EXCERPT:

______________________________

You are viewing a plain text version of this content. The canonical link for it is here.
Posted to dev@harmony.apache.org by Tony Wu <wu...@gmail.com> on 2008/04/09 05:14:36 UTC

Re: [classlib][text] regression in text module, a non-bug difference?

hmm, long time no response.

exclude these testcases to make HUT passed at r646187.

On 2/21/08, Tony Wu <wu...@gmail.com> wrote:
> A little further study.
>
> The collation is defined in CLDR. Please refer to the data in locale
> "es" [1]. There is a block describing the traditional collation. I
> quote a part of it below[2]. Let me try to explain a little bit about
> this definition.
>
> First, the term "traditional" is explicitly defined. You can also find
> the definition in UTS#35[3] which says "For a traditional-style sort
> (as in Spanish) ".
>
> Second, the data[2] indicates that the rule in traditional spanish
> locale should be ... C<ch<<<Ch<<<CH.  the tag <p> is "primary", which
> is to say the "ch" is a  base-character.
>
> The conclusion is there IS a tradition Spanish collation rule which
> has a key "ch". The question is "Is it necessary for Harmony to
> support it or just to be the same behavoir as RI?"
>
> [1]
> http://www.unicode.org/repository/*checkout*/cldr/common/collation/es.xml?rev=1.21
>
> [2]
> <collation type="traditional">
> - <rules>
> ...
>  <reset>C</reset>
>  <p>ch</p>
>  <t>Ch</t>
>  <t>CH</t>
> ...
>  </rules>
> </collation>
>
> [3]
> http://www.unicode.org/reports/tr35/
>
>
> On 2/20/08, Alexei Zakharov <al...@gmail.com> wrote:
> > ¡Buenos dìas!
> >
> > :) No, I'm not an expert in Spanish. But after reading your post I got
> > an impression that we have support for additional variant of Spanish
> > language comparing to RI. However, I've tried to find something about
> > traditional Spanish variant in ICU locale browser and found nothing. I
> > believe we should learn more about this problem before making any
> > decision.
> >
> > Regards,
> > Alexei
> >
> > 2008/2/19, Tony Wu <wu...@gmail.com>:
> > > Hi, all
> > >
> > > I'm investigating the regression[1] in text module. Actually these 5
> > > failures come down to one reason: the support of traditional Spanish
> > > charactor "ch". Following is my understanding.
> > >
> > > My fix for HARMONY-5465 makes the Locale.toString be compatible with
> > > RI. Before my commit, the toString() of the Locale with empty "contry"
> > > field has only one underscore in the output but RI has two. For
> > > instance, new Locale("es","","TRADITIONAL").toString() returns
> > > "es_TRADITIONAL" in Harmony whereas "es__TRADITIONAL" in RI. Something
> > > interesting, ICU makes use of the output of toString() as keyword to
> > > indicate its Locale instance. That is to say, the 5 testcases passes
> > > before because they have not been tested in real traditional Spanish
> > > locale so that the character "ch" was interpreted as two separate
> > > characters "c" and "h". That is why we can set the offset to 1 in our
> > > testcases. After my commit, ICU find the right Spanish locale so that
> > > its behavior is compatible with spec[2].

______________________________

WORK REQUEST 1:
Answer these questions about the thread:
(a) What string does new Locale("es","","TRADITIONAL").toString() return in RI?
(b) What does the tag <p> stand for in the collation data?
(c) At which revision were the testcases excluded so that HUT passed?

STUDY MATERIAL:
______________________________

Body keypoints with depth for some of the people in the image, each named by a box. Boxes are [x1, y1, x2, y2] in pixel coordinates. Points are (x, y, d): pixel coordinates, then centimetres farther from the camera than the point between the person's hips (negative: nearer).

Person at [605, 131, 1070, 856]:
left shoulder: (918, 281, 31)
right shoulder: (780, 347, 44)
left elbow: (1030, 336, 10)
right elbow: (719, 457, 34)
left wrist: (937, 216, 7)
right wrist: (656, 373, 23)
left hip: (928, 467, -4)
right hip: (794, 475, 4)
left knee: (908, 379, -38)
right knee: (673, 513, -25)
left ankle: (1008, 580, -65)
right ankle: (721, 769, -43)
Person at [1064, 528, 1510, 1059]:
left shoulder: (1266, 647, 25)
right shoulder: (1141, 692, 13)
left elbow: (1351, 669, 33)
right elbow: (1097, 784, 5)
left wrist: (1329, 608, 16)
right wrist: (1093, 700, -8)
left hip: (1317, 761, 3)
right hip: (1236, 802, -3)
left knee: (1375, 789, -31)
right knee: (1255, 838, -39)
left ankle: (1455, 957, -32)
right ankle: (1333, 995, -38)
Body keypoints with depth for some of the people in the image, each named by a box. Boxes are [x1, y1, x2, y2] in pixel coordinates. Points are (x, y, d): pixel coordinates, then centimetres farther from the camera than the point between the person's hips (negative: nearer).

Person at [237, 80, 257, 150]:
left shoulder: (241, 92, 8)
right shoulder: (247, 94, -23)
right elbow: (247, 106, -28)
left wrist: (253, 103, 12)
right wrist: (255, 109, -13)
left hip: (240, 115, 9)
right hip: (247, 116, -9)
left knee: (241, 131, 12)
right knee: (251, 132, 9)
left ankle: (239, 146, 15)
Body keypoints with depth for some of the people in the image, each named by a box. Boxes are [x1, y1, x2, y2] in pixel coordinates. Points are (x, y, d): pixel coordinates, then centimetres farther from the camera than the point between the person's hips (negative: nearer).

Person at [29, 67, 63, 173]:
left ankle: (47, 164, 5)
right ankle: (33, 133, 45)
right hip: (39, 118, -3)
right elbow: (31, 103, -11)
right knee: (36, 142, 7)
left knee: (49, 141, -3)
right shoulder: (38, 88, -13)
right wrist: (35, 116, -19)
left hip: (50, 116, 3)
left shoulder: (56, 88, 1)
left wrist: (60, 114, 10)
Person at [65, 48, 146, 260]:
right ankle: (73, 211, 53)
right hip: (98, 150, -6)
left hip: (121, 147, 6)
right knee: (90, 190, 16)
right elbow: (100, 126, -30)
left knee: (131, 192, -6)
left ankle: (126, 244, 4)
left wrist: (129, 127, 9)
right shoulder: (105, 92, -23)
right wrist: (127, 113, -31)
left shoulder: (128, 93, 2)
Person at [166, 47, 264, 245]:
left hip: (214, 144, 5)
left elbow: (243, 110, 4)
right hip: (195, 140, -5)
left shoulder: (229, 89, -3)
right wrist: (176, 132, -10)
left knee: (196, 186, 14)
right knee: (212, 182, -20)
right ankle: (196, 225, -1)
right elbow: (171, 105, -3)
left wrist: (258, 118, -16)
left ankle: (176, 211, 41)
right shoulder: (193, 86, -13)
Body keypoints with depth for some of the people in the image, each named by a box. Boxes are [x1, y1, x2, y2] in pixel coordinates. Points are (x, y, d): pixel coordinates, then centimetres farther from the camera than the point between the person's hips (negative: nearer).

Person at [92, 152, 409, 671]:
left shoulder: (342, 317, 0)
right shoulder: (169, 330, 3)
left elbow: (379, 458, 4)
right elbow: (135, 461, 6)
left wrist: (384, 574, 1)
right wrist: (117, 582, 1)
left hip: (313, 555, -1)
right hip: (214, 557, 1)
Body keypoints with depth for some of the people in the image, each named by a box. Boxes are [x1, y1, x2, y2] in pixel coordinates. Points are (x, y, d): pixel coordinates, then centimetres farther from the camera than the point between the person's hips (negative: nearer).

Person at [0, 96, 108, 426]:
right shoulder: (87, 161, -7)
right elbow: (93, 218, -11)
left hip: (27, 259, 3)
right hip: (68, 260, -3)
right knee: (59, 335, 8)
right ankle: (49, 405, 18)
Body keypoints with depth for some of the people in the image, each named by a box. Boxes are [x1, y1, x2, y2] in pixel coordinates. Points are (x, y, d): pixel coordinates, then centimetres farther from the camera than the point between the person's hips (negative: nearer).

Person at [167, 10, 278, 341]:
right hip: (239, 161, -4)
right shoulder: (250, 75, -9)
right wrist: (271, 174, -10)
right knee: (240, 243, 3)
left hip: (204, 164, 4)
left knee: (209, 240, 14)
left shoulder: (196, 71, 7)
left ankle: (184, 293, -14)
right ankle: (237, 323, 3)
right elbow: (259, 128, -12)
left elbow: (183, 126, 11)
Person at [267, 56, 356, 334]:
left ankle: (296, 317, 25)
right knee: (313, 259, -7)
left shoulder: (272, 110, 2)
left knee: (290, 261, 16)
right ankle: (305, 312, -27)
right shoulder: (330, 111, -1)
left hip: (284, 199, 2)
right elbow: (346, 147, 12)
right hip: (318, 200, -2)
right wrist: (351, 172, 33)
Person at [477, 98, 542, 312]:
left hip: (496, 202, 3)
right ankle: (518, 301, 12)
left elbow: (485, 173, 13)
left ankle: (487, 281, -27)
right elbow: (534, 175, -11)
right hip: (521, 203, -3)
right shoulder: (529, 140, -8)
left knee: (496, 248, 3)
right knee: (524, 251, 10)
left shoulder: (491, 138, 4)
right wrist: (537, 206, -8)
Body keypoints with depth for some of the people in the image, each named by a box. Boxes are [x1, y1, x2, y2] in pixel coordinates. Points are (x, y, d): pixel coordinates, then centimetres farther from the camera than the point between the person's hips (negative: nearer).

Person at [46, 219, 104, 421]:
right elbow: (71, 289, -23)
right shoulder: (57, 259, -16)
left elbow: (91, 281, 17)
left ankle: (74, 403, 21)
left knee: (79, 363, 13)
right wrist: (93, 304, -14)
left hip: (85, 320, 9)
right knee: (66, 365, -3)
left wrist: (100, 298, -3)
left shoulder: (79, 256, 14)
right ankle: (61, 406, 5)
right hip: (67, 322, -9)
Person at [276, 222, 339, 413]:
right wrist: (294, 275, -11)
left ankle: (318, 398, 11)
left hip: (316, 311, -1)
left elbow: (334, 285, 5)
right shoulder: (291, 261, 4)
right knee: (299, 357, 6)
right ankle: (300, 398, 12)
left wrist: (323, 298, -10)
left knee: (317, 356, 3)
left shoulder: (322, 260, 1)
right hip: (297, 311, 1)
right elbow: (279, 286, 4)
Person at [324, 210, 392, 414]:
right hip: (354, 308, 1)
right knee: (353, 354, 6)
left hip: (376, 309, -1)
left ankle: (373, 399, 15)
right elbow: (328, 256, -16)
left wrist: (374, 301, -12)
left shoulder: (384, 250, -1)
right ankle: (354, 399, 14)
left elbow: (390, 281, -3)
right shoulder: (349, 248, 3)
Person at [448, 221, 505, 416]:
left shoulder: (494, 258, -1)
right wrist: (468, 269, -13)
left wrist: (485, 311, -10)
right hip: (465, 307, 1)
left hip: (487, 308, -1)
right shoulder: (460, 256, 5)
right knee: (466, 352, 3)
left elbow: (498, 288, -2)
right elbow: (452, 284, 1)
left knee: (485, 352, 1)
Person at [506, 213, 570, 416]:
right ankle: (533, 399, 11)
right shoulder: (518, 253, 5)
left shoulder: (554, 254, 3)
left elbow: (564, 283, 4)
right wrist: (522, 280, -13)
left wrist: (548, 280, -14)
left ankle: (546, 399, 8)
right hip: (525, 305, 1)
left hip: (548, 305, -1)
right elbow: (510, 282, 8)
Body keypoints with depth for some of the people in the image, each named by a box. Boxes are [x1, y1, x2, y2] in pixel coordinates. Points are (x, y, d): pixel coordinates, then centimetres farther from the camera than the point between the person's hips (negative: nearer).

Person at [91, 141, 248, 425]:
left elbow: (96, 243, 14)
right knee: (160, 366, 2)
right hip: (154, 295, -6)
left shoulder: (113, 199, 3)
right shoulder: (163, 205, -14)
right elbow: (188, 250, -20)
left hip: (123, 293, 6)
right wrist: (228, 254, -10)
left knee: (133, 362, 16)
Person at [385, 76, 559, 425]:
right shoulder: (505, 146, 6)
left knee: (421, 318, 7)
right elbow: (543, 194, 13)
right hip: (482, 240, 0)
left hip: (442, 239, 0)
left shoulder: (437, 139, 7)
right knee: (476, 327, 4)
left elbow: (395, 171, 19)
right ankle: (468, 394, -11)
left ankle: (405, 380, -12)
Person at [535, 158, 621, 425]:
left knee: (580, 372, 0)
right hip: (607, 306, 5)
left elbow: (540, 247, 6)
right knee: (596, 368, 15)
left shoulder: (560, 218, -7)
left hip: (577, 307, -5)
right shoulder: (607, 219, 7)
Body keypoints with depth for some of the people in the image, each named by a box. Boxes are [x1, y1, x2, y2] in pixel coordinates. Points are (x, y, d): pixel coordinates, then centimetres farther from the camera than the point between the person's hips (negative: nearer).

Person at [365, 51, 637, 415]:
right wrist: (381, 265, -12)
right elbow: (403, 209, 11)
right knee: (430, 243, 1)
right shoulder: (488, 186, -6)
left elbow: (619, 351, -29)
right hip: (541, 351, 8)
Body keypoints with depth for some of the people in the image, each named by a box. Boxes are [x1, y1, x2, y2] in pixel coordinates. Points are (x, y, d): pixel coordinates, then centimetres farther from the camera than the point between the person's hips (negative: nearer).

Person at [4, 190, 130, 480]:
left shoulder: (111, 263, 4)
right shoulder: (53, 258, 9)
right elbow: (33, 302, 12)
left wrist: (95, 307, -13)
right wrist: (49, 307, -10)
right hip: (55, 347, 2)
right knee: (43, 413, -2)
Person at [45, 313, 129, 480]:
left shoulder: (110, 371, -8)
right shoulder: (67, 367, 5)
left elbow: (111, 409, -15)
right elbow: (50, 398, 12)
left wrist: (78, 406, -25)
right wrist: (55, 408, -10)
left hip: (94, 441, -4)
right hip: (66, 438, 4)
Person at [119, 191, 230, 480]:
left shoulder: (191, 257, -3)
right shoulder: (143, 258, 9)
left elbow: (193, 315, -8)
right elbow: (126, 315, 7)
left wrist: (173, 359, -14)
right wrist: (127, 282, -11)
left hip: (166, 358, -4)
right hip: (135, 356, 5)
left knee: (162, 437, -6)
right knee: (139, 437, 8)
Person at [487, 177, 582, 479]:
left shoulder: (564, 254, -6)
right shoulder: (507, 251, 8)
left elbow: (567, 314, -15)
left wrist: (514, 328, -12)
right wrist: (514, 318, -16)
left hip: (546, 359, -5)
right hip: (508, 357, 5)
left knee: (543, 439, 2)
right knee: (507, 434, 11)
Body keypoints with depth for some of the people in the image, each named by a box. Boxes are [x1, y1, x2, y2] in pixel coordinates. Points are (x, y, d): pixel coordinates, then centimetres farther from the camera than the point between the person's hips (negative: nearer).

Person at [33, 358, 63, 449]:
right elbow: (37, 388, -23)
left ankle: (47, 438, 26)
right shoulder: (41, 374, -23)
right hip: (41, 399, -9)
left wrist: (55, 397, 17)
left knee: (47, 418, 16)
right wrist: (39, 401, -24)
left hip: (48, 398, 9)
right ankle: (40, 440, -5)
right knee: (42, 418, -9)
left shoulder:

______________________________

WORK REQUEST 2: Output the rows from the line containing "right wrist: (522, 280, -13)" up to and including the line containing "right shoulder: (607, 219, 7)", with no changes.

EXERCISE RESULT 1:
(a) "es__TRADITIONAL"
(b) "primary"
(c) r646187

EXERCISE RESULT 2:
right wrist: (522, 280, -13)
left wrist: (548, 280, -14)
left ankle: (546, 399, 8)
right hip: (525, 305, 1)
left hip: (548, 305, -1)
right elbow: (510, 282, 8)
Body keypoints with depth for some of the people in the image, each named by a box. Boxes are [x1, y1, x2, y2] in pixel coordinates. Points are (x, y, d): pixel coordinates, then centimetres farther from the camera than the point between the person's hips (negative: nearer).

Person at [91, 141, 248, 425]:
left elbow: (96, 243, 14)
right knee: (160, 366, 2)
right hip: (154, 295, -6)
left shoulder: (113, 199, 3)
right shoulder: (163, 205, -14)
right elbow: (188, 250, -20)
left hip: (123, 293, 6)
right wrist: (228, 254, -10)
left knee: (133, 362, 16)
Person at [385, 76, 559, 425]:
right shoulder: (505, 146, 6)
left knee: (421, 318, 7)
right elbow: (543, 194, 13)
right hip: (482, 240, 0)
left hip: (442, 239, 0)
left shoulder: (437, 139, 7)
right knee: (476, 327, 4)
left elbow: (395, 171, 19)
right ankle: (468, 394, -11)
left ankle: (405, 380, -12)
Person at [535, 158, 621, 425]:
left knee: (580, 372, 0)
right hip: (607, 306, 5)
left elbow: (540, 247, 6)
right knee: (596, 368, 15)
left shoulder: (560, 218, -7)
left hip: (577, 307, -5)
right shoulder: (607, 219, 7)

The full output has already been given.